To the sound of the sea, three people lie exhausted on a raft. The raft is a grid, high above the stage of the Linbury Studio Theatre. As the trio wake up and start jockeying for space, their position is precarious.

This is the first of three works, which are all dramas. Since the performers are usually balanced somewhere high up, their catches and holds become perilously expressive, and their real vulnerability and strength becomes part of the story.

In Arc, the two women, Charlotte Mooney and Tina Koch, wear bright dresses. The one man, Alex Harvey, has an undone evening tie. He's the most despondent of the three, ready to plunge off the raft. Those near-misses are real falls: he drops, caught at the last second by a hooked elbow.

The newest of these pieces, Arc is the most striking. The award-winning Momento Mori seems limited by comparison, though this dance-of-death duet is strongly performed.Harvey is implacable, all straight lines, while Mooney winds herself around him.

In Every Action..., four people play with a rope pulley. Whenever someone pulls their end of the rope, they send someone else rising or falling. The audience gasp as the performers are pulled off their feet.

A tribute should show off its hero, not show him up. London's Russians had turned out in force for this celebration of choreographer Yuri Grigorovich, the foyer was packed with furs and diamonds. On stage, the event went from repetitive bombast to sheer ugliness.

Yet Grigorovich, who directed the Bolshoi Ballet for three decades, has had a substantial career. His ballets, with their simple morals and powerhouse displays of technique, were warmly supported by the Soviet regime, and popular around the world.

Leaving the Bolshoi after the fall of the Soviet Union, Grigorovich founded his own company, based in Krasnodar. For this birthday gala, the Krasnodar company performed excerpts from three works, with stars from today's Bolshoi in the leading roles.

The Krasnodar orchestra was shamefully bad. These musicians must play Spartacus all the time, so why can't they make a better job of it? Phrasing was hoarse, with strained brass and collapsing woodwind. All three ballets suffer from Simon Virsaladze's designs, with their clashing colours and felt-like wigs.

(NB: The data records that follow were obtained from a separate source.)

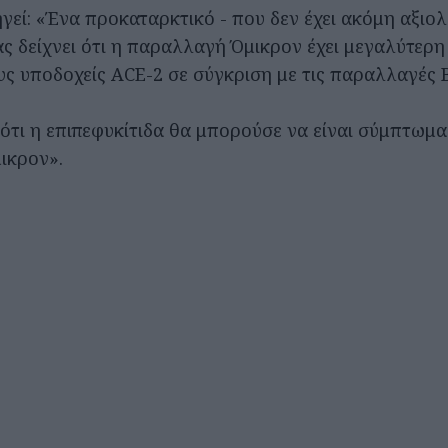
γεί: «Ένα προκαταρκτικό - που δεν έχει ακόμη αξιολ
ς δείχνει ότι η παραλλαγή Όμικρον έχει μεγαλύτερη
υς υποδοχείς ACE-2 σε σύγκριση με τις παραλλαγές Β
 ότι η επιπεφυκίτιδα θα μπορούσε να είναι σύμπτωμα
ικρον».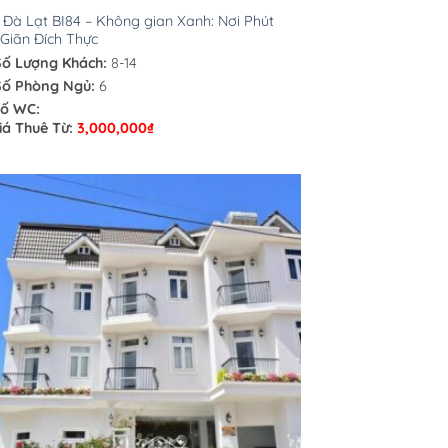
a Đà Lạt BI84 – Không gian Xanh: Nơi Phút
Giãn Đích Thực
Số Lượng Khách:
8-14
Số Phòng Ngủ:
6
ố WC:
iá Thuê Từ:
3,000,000
₫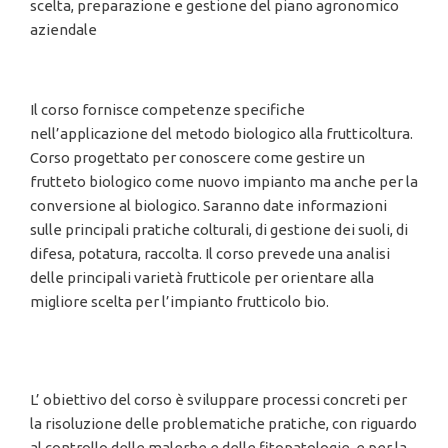
scelta, preparazione e gestione del piano agronomico
aziendale
Frutticoltura Bio: Gestione aziendale e pratiche
agronomiche (29 ore) Gratuito
Il corso fornisce competenze specifiche
nell’applicazione del metodo biologico alla frutticoltura.
Corso progettato per conoscere come gestire un
frutteto biologico come nuovo impianto ma anche per la
conversione al biologico. Saranno date informazioni
sulle principali pratiche colturali, di gestione dei suoli, di
difesa, potatura, raccolta. Il corso prevede una analisi
delle principali varietà frutticole per orientare alla
migliore scelta per l’impianto frutticolo bio.
Cerealicoltura Bio: Risoluzione delle
problematiche e gestione coltivazione (16 ore)
Gratuito
L’ obiettivo del corso è sviluppare processi concreti per
la risoluzione delle problematiche pratiche, con riguardo
al controllo delle malerbe e delle fitopatologie, e per la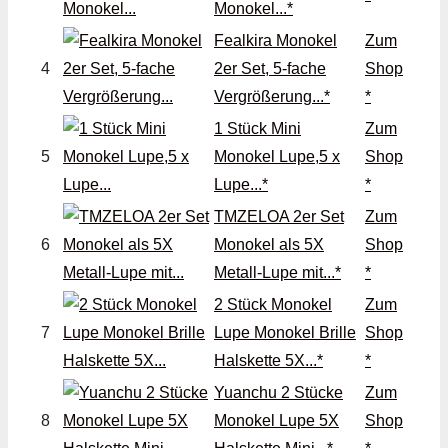
Monokel...*
Fealkira Monokel
Zum
4
2er Set, 5-fache
Shop
Vergrößerung...*
*
1 Stück Mini
Zum
5
Monokel Lupe,5 x
Shop
Lupe...*
*
TMZELOA 2er Set
Zum
6
Monokel als 5X
Shop
Metall-Lupe mit...*
*
2 Stück Monokel
Zum
7
Lupe Monokel Brille
Shop
Halskette 5X...*
*
Yuanchu 2 Stücke
Zum
8
Monokel Lupe 5X
Shop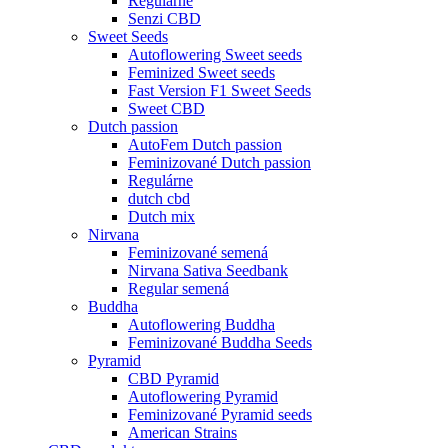
Regulárne
Senzi CBD
Sweet Seeds
Autoflowering Sweet seeds
Feminized Sweet seeds
Fast Version F1 Sweet Seeds
Sweet CBD
Dutch passion
AutoFem Dutch passion
Feminizované Dutch passion
Regulárne
dutch cbd
Dutch mix
Nirvana
Feminizované semená
Nirvana Sativa Seedbank
Regular semená
Buddha
Autoflowering Buddha
Feminizované Buddha Seeds
Pyramid
CBD Pyramid
Autoflowering Pyramid
Feminizované Pyramid seeds
American Strains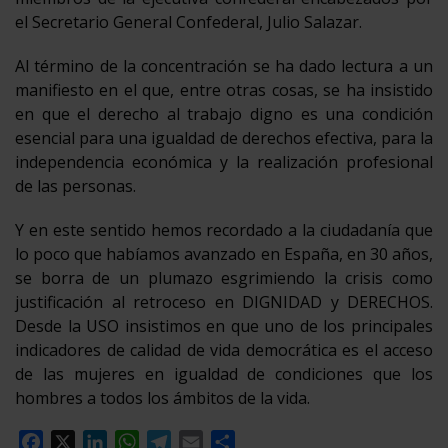
el Secretario General Confederal, Julio Salazar.
Al término de la concentración se ha dado lectura a un
manifiesto en el que, entre otras cosas, se ha insistido
en que el derecho al trabajo digno es una condición
esencial para una igualdad de derechos efectiva, para la
independencia económica y la realización profesional
de las personas.
Y en este sentido hemos recordado a la ciudadanía que
lo poco que habíamos avanzado en España, en 30 años,
se borra de un plumazo esgrimiendo la crisis como
justificación al retroceso en DIGNIDAD y DERECHOS.
Desde la USO insistimos en que uno de los principales
indicadores de calidad de vida democrática es el acceso
de las mujeres en igualdad de condiciones que los
hombres a todos los ámbitos de la vida.
Facebook
X
LinkedIn
WhatsApp
Telegram
Email
Compartir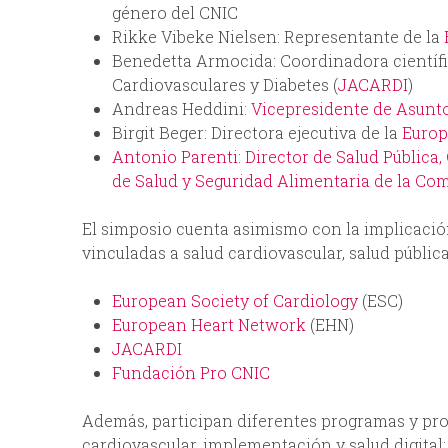
género del CNIC
Rikke Vibeke Nielsen: Representante de la
Benedetta Armocida: Coordinadora científ
Cardiovasculares y Diabetes (
JACARDI
)
Andreas Heddini:
Vicepresidente de Asunt
Birgit Beger: Directora ejecutiva de la
Europ
Antonio Parenti: Director de Salud Pública,
de Salud y Seguridad Alimentaria de la Co
El simposio cuenta asimismo con la implicació
vinculadas a salud cardiovascular, salud públic
European Society of Cardiology
(ESC)
European Heart Network
(EHN)
JACARDI
Fundación Pro CNIC
Además, participan diferentes programas y pr
cardiovascular, implementación y salud digital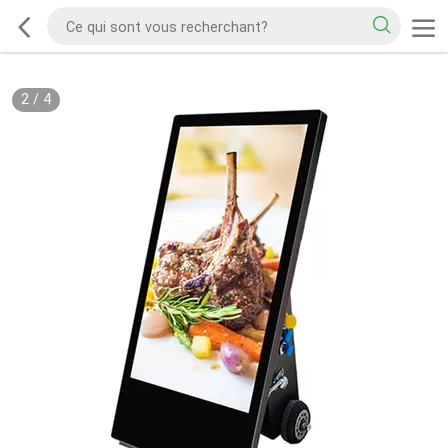
2
/
4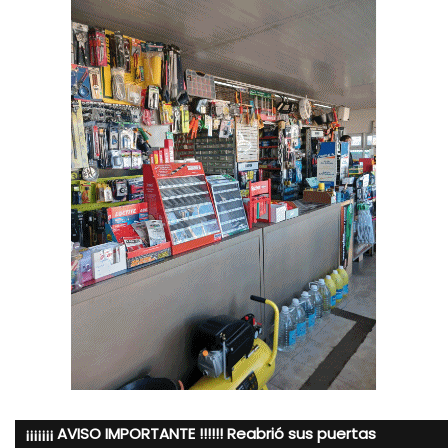
¡¡¡¡¡¡¡ AVISO IMPORTANTE !!!!!! Reabrió sus puertas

Denis Matvienko roars through the jumps and turns, but takes the caveman partnering more cautiously. Still, he has the energy to draw the ballet together. The Krasnodar dancers are well drilled. Slave girls droop prettily, while the Romans take their goose-steps very seriously.

The evening went into freefall with The Golden Age. This ballet was a hit in Russia and Britain in the 1980s. I can't think why. The hero, a fisherman in bottom-hugging trousers, faces up to a black-clad gang leader. This interminable excerpt cuts between a fishing village and a nightclub. Grigorovich's chorus girls dance repetitive steps to Shostakovich's "Tea for Two". The Bolshoi stars dance cleanly, but they can't bring this stuff to life.

The Nutcracker shows Grigorovich in tutu mode. It's a scary sight, with hobbling pointe work and miserable character dancing. Just when you think it can't get worse, the French couple run on, dragging a tatty stuffed sheep on wheels.

Grigorovich ran one of the world's great dance companies, but in trying to demonstrate his achievements, this gala made them look shaky.

And now, a happy ending. Last February, the Royal Ballet's Ivan Putrov injured his knee, horribly and publicly. Knee injuries are usually serious, but Putrov returned last Friday, as James in La Sylphide. The audience welcomed him, throwing flowers, covering the stage.